When I try to organize my submissions through the "manage my submissions" page, there's no options. All I can do is select and deselect the images. I have several folders. And by the way, I can't Organize those either due to the issue. Problem is on both Desktop and Mobile.


----------



## quoting_mungo (May 3, 2021)

I just did some rudimentary testing and it looks like the panel for assigning submissions to folders on the submission management page may not show up if your browser window is too narrow (in the new layout). Try temporarily changing your layout template to classic and see if that changes anything for you?


----------



## Oatmealkitty (May 3, 2021)

quoting_mungo said:


> I just did some rudimentary testing and it looks like the panel for assigning submissions to folders on the submission management page may not show up if your browser window is too narrow (in the new layout). Try temporarily changing your layout template to classic and see if that changes anything for you?


----------



## Oatmealkitty (May 3, 2021)

Ah yup! That worked, thanks! Wonder why they designed the new version like that.


----------



## quoting_mungo (May 3, 2021)

Oatmealkitty said:


> Ah yup! That worked, thanks! Wonder why they designed the new version like that.

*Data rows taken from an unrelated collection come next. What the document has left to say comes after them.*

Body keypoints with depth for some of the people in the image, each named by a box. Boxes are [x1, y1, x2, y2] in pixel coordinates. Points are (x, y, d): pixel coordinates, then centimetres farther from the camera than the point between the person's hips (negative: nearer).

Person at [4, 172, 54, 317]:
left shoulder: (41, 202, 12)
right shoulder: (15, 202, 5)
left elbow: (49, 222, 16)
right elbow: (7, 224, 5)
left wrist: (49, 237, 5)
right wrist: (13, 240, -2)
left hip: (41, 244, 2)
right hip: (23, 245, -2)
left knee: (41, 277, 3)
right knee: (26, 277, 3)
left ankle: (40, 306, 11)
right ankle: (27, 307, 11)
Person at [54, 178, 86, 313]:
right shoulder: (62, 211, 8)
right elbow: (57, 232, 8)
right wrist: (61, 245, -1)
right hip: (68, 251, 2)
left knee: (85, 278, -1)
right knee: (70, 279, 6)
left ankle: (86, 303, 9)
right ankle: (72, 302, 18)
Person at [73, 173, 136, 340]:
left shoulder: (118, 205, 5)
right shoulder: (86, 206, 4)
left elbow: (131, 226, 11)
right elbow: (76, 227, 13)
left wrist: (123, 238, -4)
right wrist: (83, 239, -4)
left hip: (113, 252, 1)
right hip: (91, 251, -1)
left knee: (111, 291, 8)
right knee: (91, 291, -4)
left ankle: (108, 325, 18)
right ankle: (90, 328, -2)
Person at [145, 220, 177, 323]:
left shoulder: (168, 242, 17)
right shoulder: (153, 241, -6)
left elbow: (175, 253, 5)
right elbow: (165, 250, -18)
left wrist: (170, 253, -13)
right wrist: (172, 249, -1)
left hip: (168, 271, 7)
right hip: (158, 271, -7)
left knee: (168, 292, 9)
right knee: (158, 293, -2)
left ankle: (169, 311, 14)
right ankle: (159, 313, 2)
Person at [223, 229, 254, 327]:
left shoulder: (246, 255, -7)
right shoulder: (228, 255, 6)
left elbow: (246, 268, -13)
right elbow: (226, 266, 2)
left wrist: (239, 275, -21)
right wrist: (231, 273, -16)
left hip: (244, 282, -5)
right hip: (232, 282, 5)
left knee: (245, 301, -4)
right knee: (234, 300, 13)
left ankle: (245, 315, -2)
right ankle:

Probably not intentional; chances are it's a side effect of trying to get the layout working at lower screen resolutions. Definitely should be fixed, though, since it impedes site functionality - could maybe @Flamingo and/or @luffy pass it along?


----------



## Raever (May 3, 2021)

Ah yes, our resident wizard, quoting_mungo.
Giving facts and layout issue advice one post at a time.


----------